Pitch watched a blonde nurse walk by in the hallway, turned to Reggie.
“Nikki Purlie told Leena and Deebs that you was coming on the property trying to peeping tom her, maybe worse.”
Reggie let out a long, long sigh.
Pitch saw the mountain of lines on one of the monitors get smaller.
“Be happy to tell you the real version, Pitch, and I can prove it.”
“You know I believe you over Nikki Purlie any day, Reg. Tell me.”
Reggie Royal put his head back on the pillow and closed his eyes like he had to watch the memory on his lids.
“Every damn Saturday I walk up to the Crabapple to watch football. Every damn Saturday I pass Josh Purlie, sitting on that rotting little dock on their pond, by himself, fishin’.”
Pitch whistled.
“How old’s that kid now?”
“Not more than six, if that.”
“Erry Saturday?”
“Swear to Christ. I drink up there before football season, you know.”
“I know.”
“So up at the Crabapple erry damn Saturday til dusk, least until them West Coast football games are over , Danny settin’ up there playin’ video poker. Nikki up there drinking with him, one for one, swear to Christ, playin’ pinball. Meanwhile, poor kid sittin’ there at home all by himself all day long dippin’ a line in that damn water. Ain’t no fish in that pond after Danny Purlie drove his snowmobile in it and left it, and probably wasn’t any damn fish in there in the first place.”
“Ain’t no fish in that pond,” Pitch said.

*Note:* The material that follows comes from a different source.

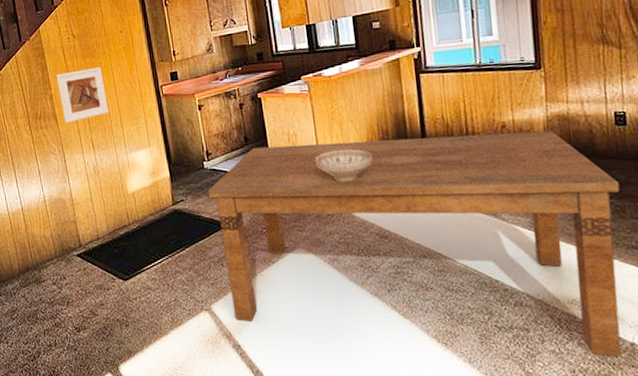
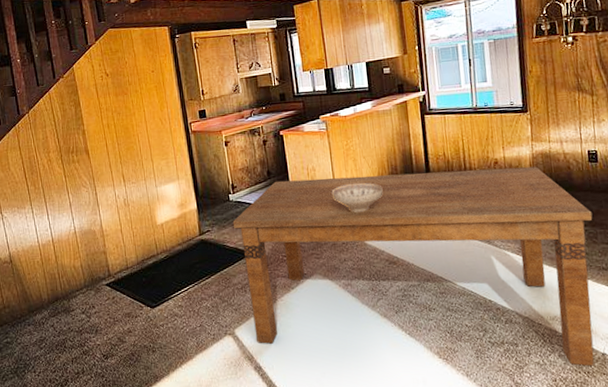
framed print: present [56,67,109,123] -> none [89,105,140,157]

“Yeah,” Reggie said, “So yesterday, I went to Brosch Lake, bought a stringer of perch off Lance Orr...Orrma...the big dude from Patterson Plumbing Supply, and I put it in my own live well, and I was fixin’ to stock Purlie’s dumb ass pond with it. Had to clip a bit of their fence with my Skeletool to slide the live well under there, but it ain’t like they got a dog. Shit, if the kid had a dog to play with, I probably wouldn’t have brought the damn fish in the first place.”
Pitch folded his arms.
“Nikki didn’t say nothin’ about a live well or nothing. Just said she was topless in her own backyard and you came walking up without warning.”

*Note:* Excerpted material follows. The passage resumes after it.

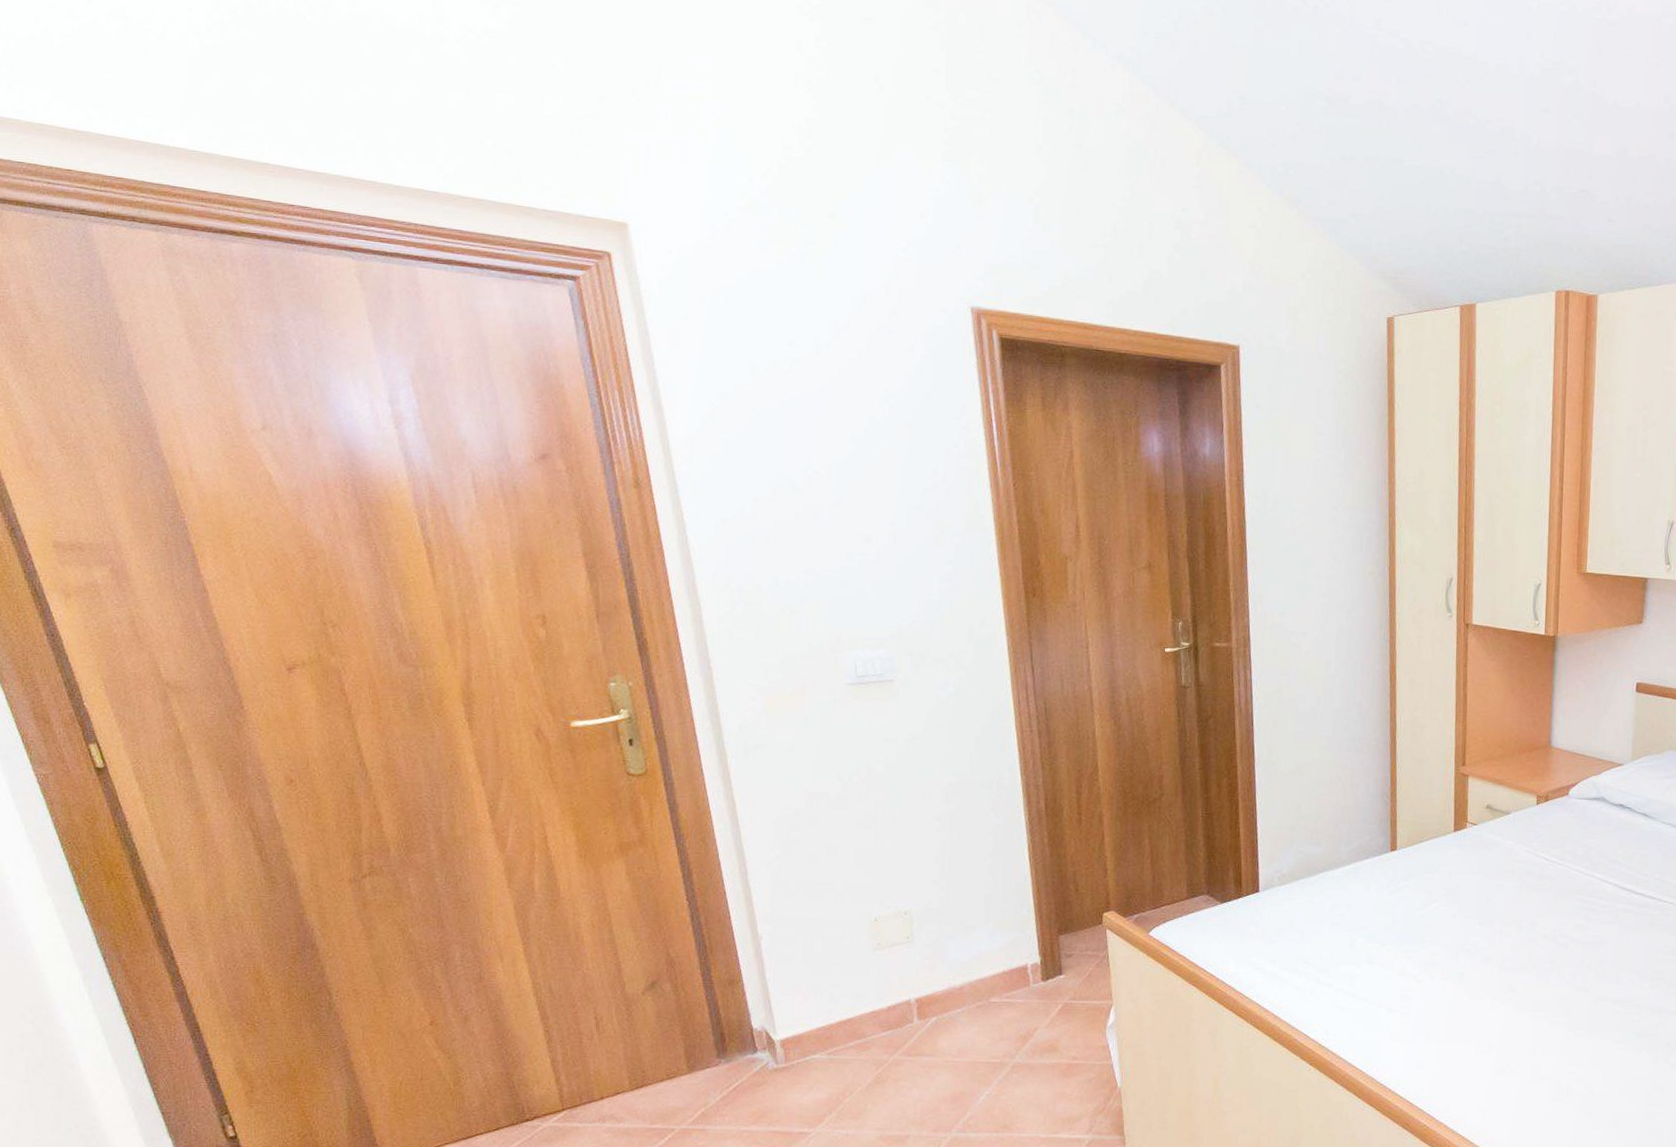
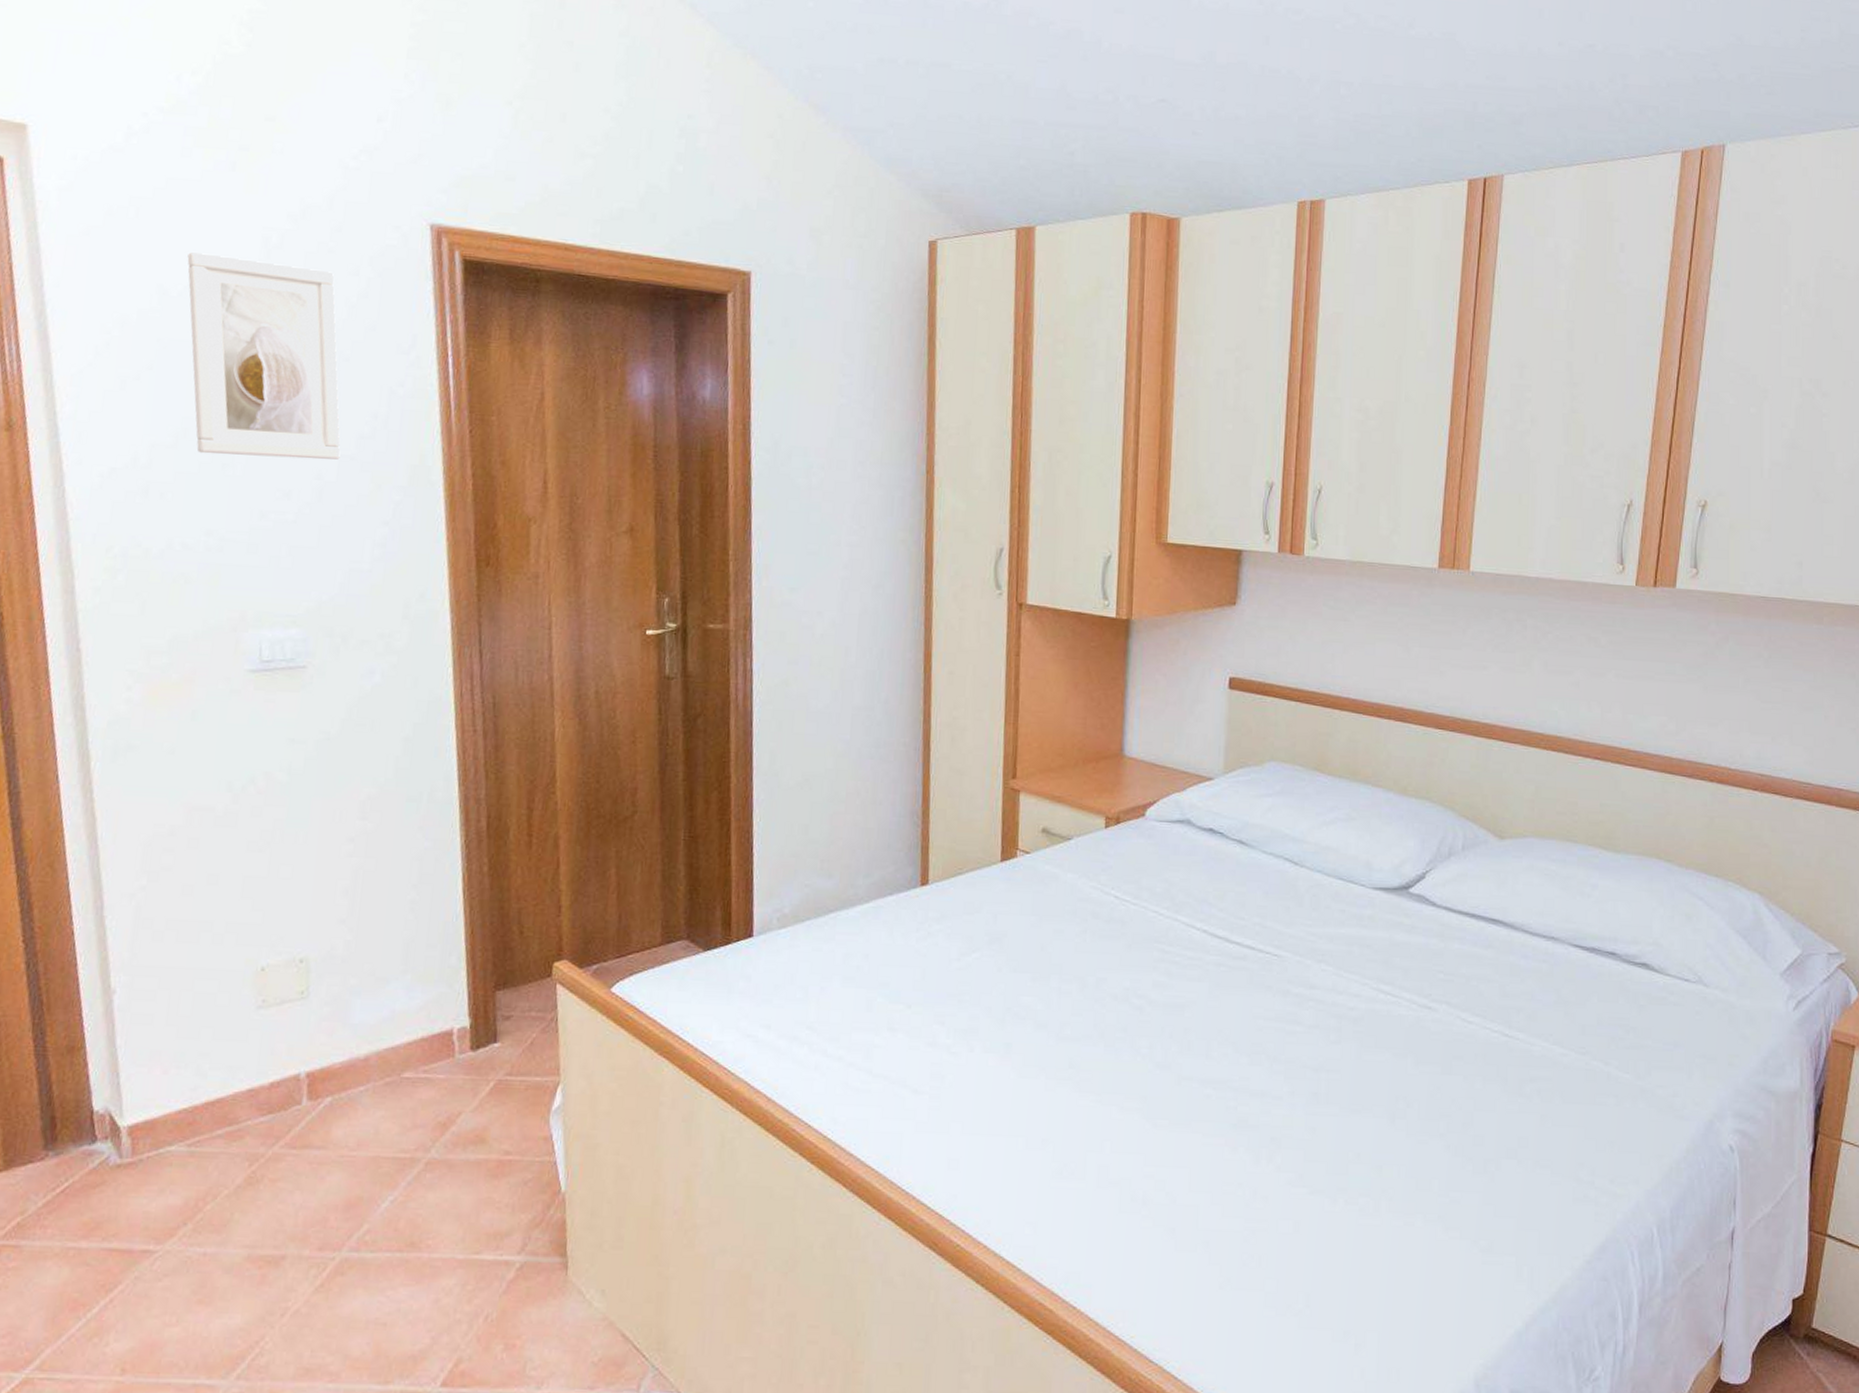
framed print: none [771,334,909,510] -> present [187,252,341,460]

Reggie sniffed hard. Pitch watched the lines on the monitor spike.
“I didn’t even know Nikki was there. She’s always at the Crabapple on Saturday afternoon. Didn’t know she got banned from the Crabapple for bustin’ a glass on the pool table, on Phil’s precious maroon felt. If I knew she was there, I wouldn’t have gone over. I was just tryin’ to give the poor kid some fish to catch. Her kid. And she shot me. They said it missed my femoral artery by a quarter inch. I’d have died right there next to Purlie’s pond. Damn fish probably died in that well right there, sure glad I didn’t.”
Pitch smiled. “I’m glad you didn’t too. Fish didn’t go to waste either.”

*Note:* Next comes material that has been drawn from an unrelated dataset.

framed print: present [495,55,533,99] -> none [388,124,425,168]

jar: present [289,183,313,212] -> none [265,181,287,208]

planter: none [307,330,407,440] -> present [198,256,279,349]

Reggie sipped some water out of a Styrofoam cup, pushed aside a cup of applesauce.
“How you know that?”
“Leena went over to check on Nikki. Said she was shook up. Maybe from you seein’ her topless, maybe from her shootin’ you, who knows. But Leena said it was odd. Said she’s been goin’ over to Purlie’s least once a week for five years, ain’t never had nothin’ but Sloppy Joes, maybe some stale cake, and last night Nikki Purlie made her a fresh perch dinner.”